Data under study: Begin

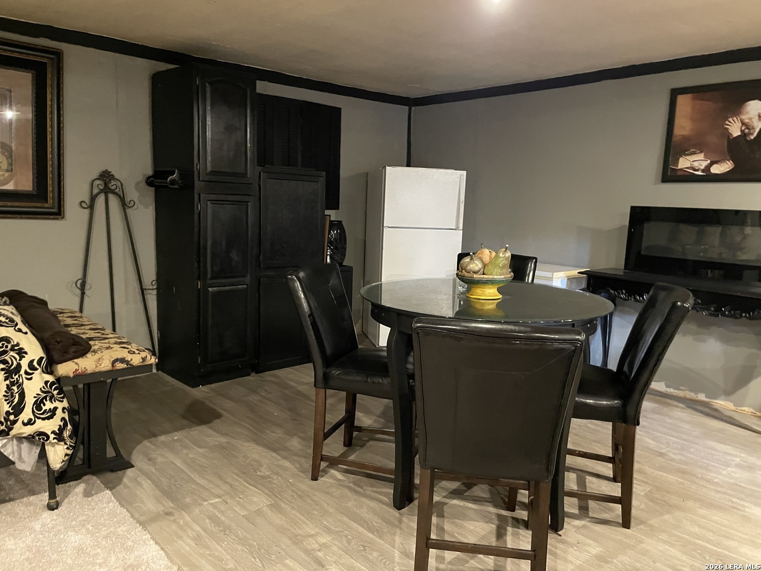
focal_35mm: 26
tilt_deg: -8.0
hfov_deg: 67.3
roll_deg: -2.5
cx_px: 380
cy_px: 286
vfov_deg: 53.1
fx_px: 572
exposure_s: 1/30
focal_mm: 4.2
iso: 800
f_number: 1.6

Data under study: End

> [The task]: Here the job is to print the data above exactly, except for any pictures.

> [Completed exercise]:
focal_35mm: 26
tilt_deg: -8.0
hfov_deg: 67.3
roll_deg: -2.5
cx_px: 380
cy_px: 286
vfov_deg: 53.1
fx_px: 572
exposure_s: 1/30
focal_mm: 4.2
iso: 800
f_number: 1.6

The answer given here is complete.